* **WHAT IS NEEDED**:
Both the line with "(306, 65) none" and the line with "[71,388,205,409] [71,423,652,443] [93,456,397,476]" in the records below must appear in the output, along with every line between them, exactly and with nothing added.

* **DATA FOR THIS TASK**:
⁂
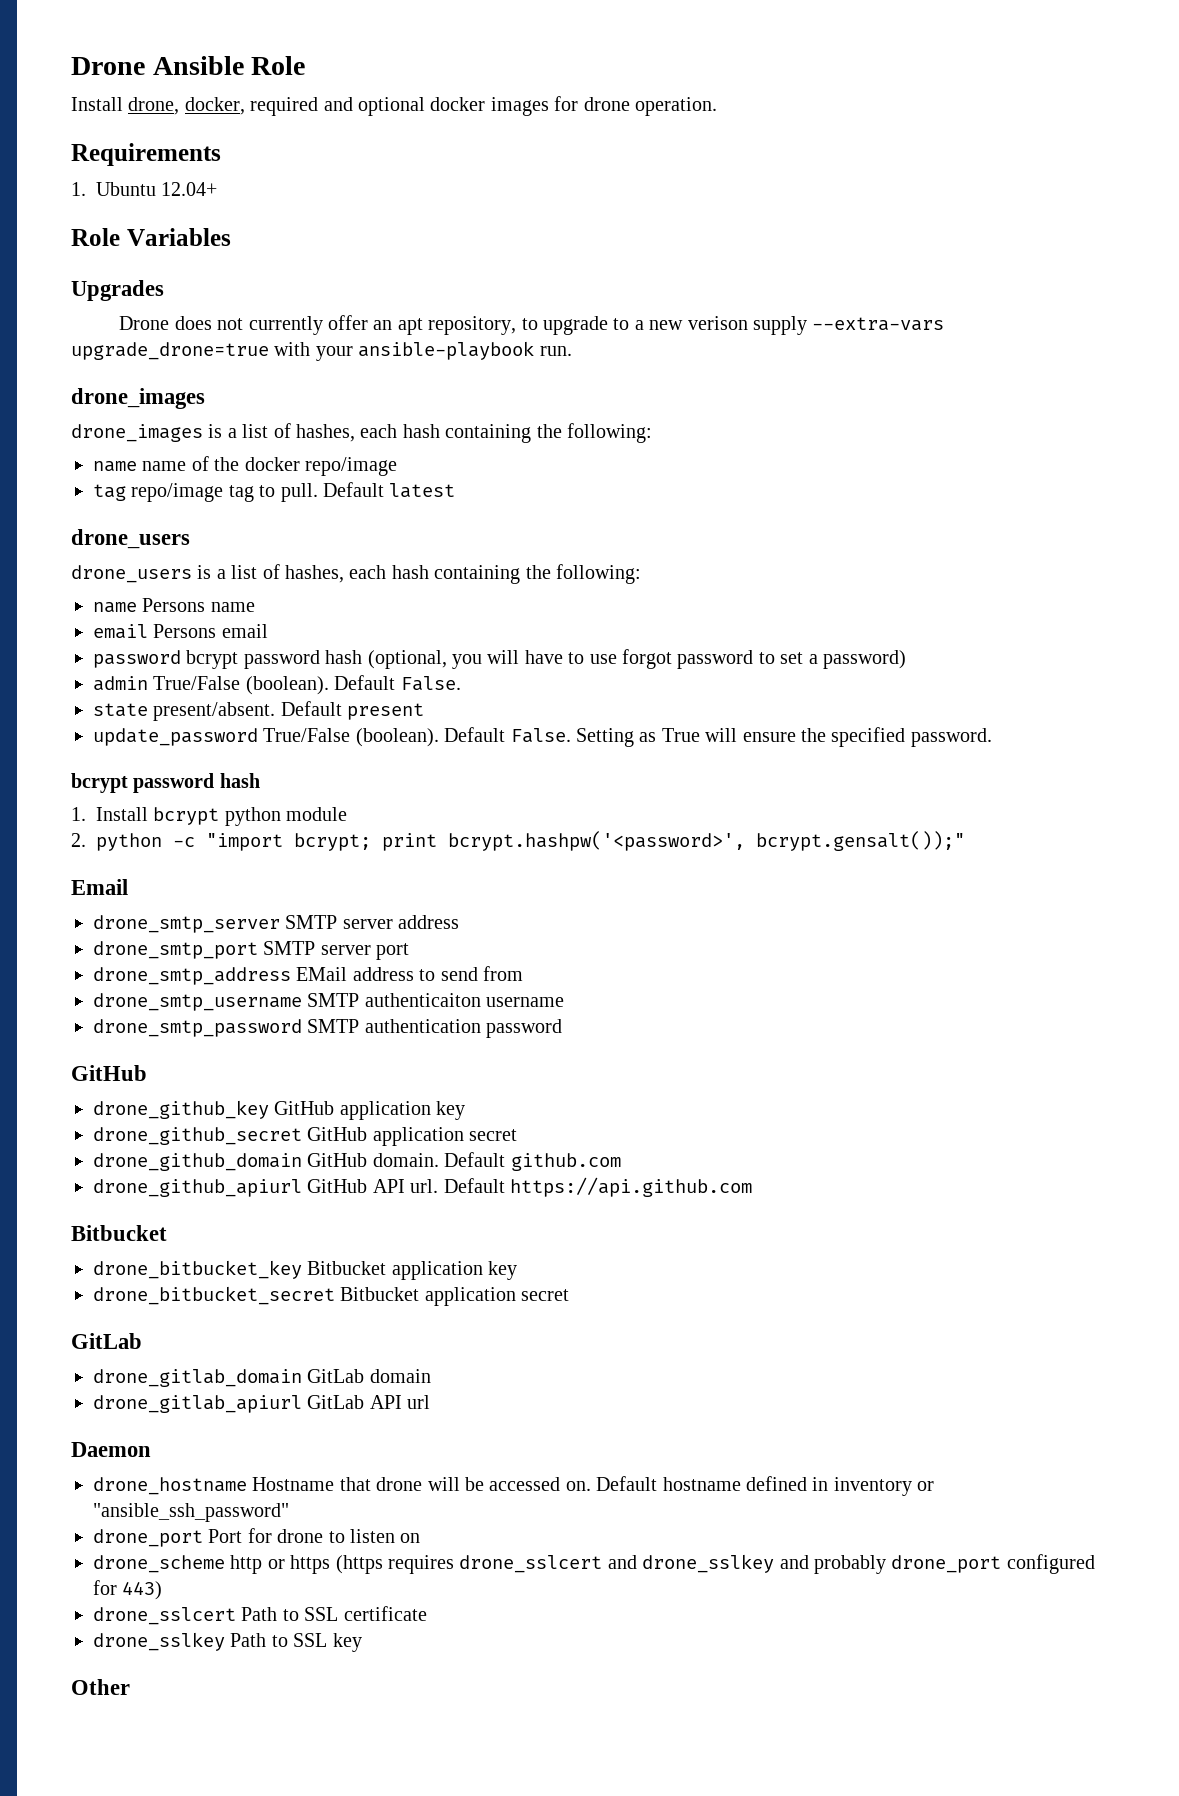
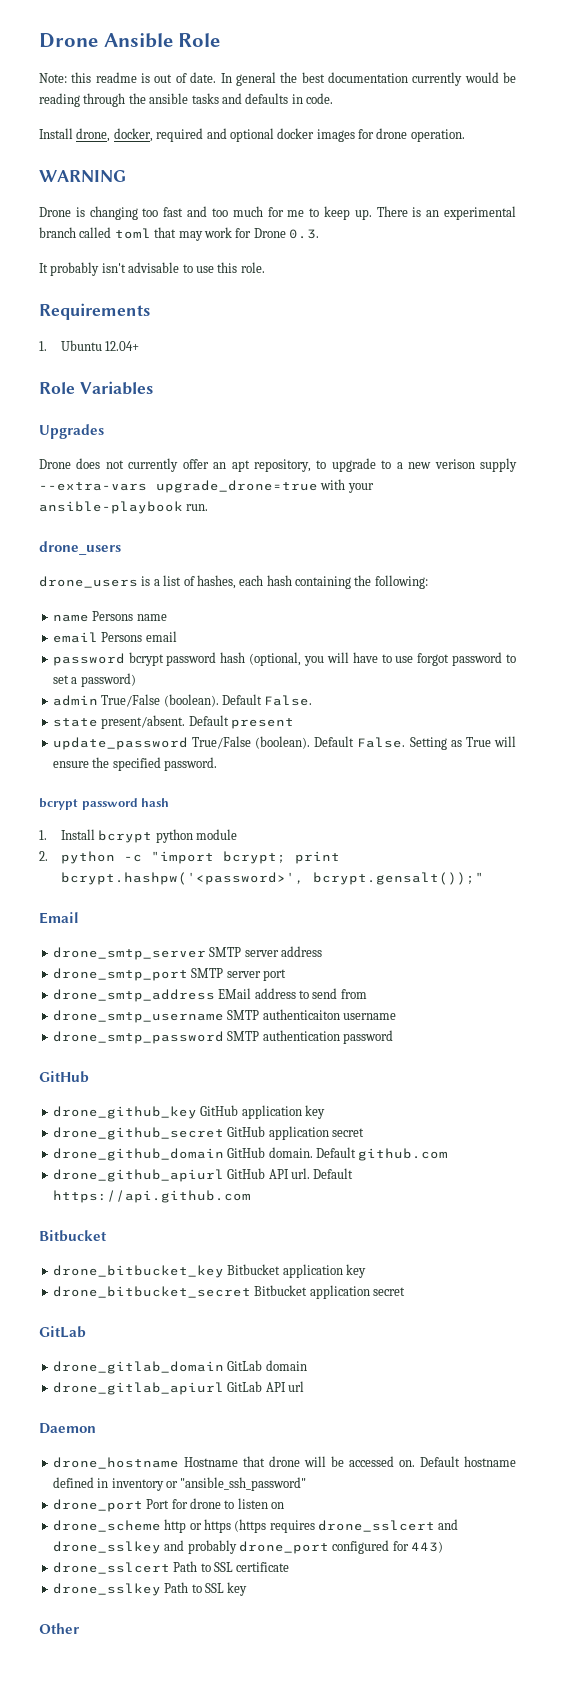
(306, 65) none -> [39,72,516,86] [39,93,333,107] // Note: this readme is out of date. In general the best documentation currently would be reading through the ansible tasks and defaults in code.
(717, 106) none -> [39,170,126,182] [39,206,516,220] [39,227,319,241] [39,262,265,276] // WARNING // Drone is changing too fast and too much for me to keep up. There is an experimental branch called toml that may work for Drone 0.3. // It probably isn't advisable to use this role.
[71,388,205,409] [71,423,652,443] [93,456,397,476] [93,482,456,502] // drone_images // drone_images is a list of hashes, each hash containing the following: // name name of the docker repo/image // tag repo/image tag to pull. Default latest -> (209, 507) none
⁂
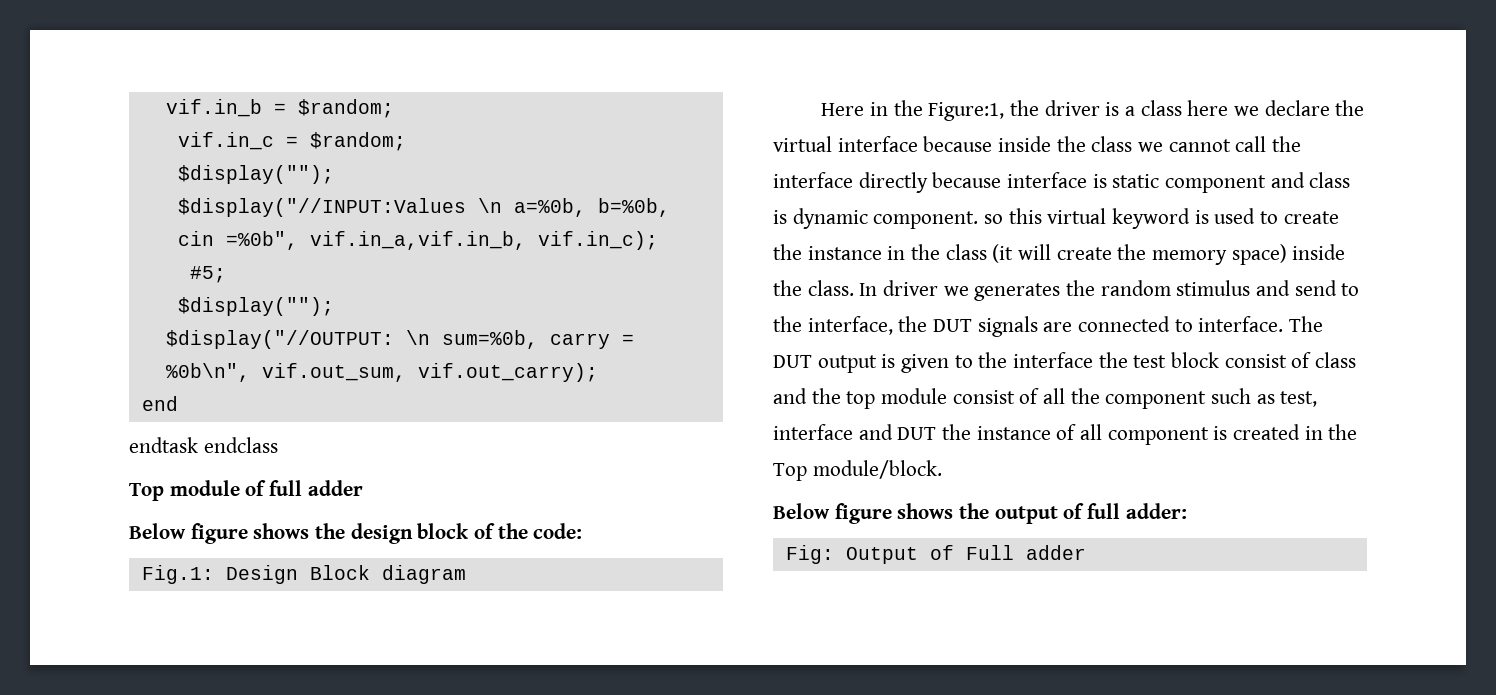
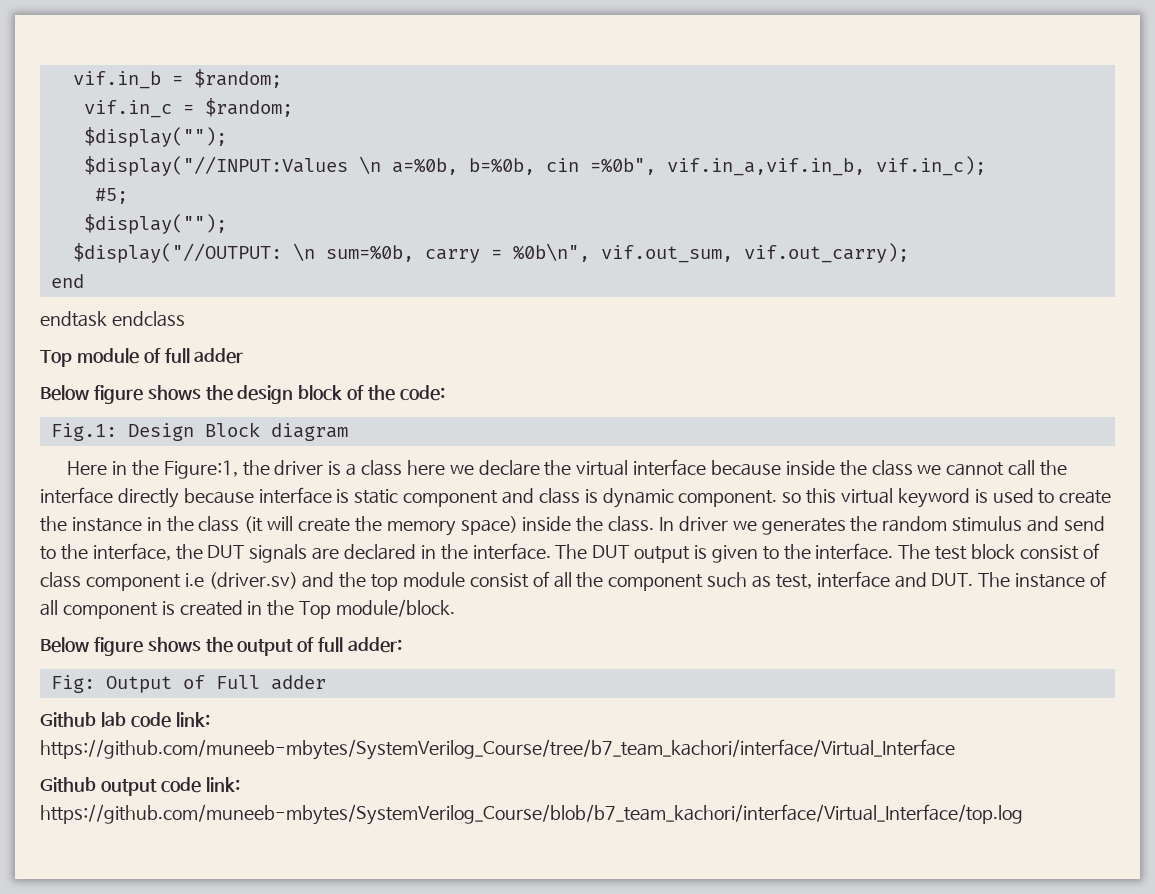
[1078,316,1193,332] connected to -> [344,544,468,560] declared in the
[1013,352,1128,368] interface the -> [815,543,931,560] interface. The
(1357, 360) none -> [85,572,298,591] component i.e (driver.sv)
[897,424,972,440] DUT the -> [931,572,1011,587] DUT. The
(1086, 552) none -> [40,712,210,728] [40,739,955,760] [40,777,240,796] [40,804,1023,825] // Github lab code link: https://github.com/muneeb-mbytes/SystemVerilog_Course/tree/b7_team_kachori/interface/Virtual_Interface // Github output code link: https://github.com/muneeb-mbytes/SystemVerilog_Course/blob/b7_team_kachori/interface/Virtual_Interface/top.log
⁂
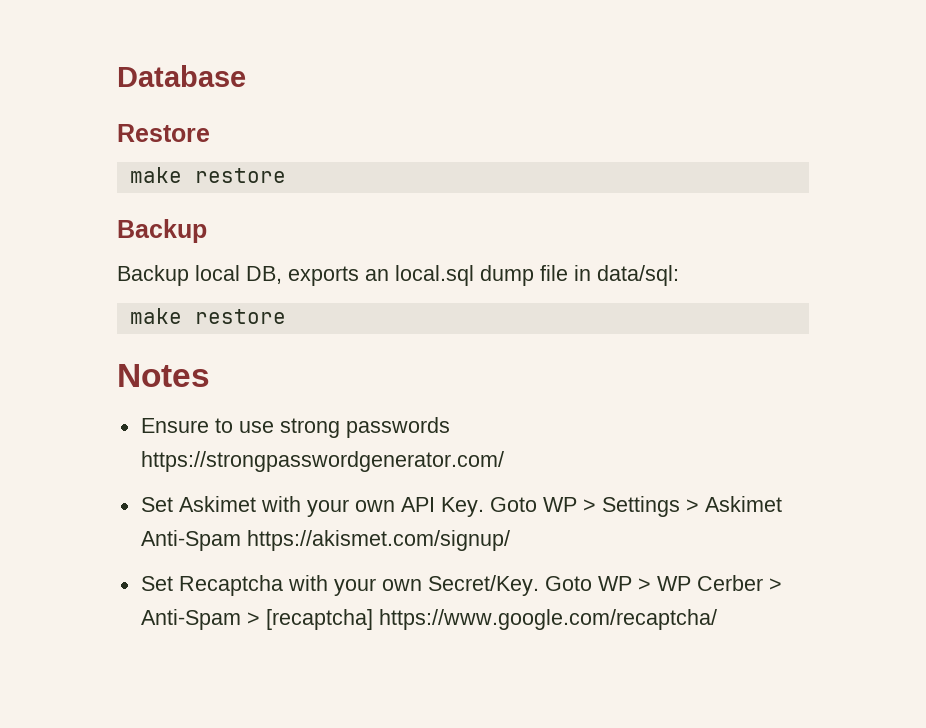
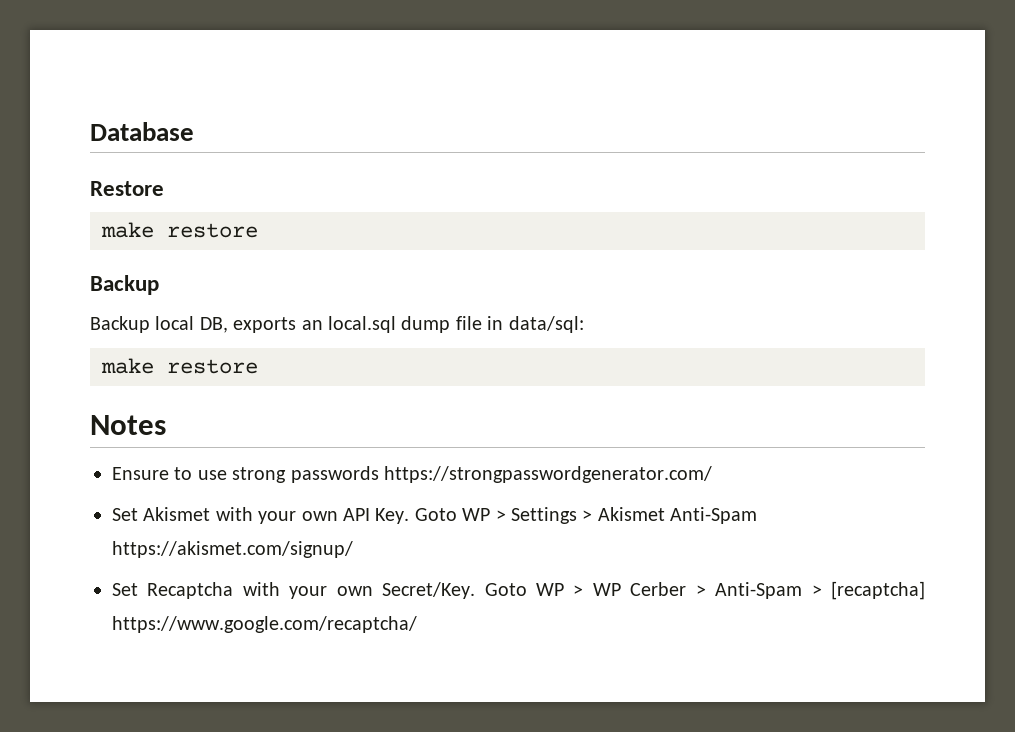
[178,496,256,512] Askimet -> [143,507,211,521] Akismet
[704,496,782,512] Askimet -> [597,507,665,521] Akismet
⁂
* **EXERCISE OUTPUT**:
(306, 65) none -> [39,72,516,86] [39,93,333,107] // Note: this readme is out of date. In general the best documentation currently would be reading through the ansible tasks and defaults in code.
(717, 106) none -> [39,170,126,182] [39,206,516,220] [39,227,319,241] [39,262,265,276] // WARNING // Drone is changing too fast and too much for me to keep up. There is an experimental branch called toml that may work for Drone 0.3. // It probably isn't advisable to use this role.
[71,388,205,409] [71,423,652,443] [93,456,397,476] [93,482,456,502] // drone_images // drone_images is a list of hashes, each hash containing the following: // name name of the docker repo/image // tag repo/image tag to pull. Default latest -> (209, 507) none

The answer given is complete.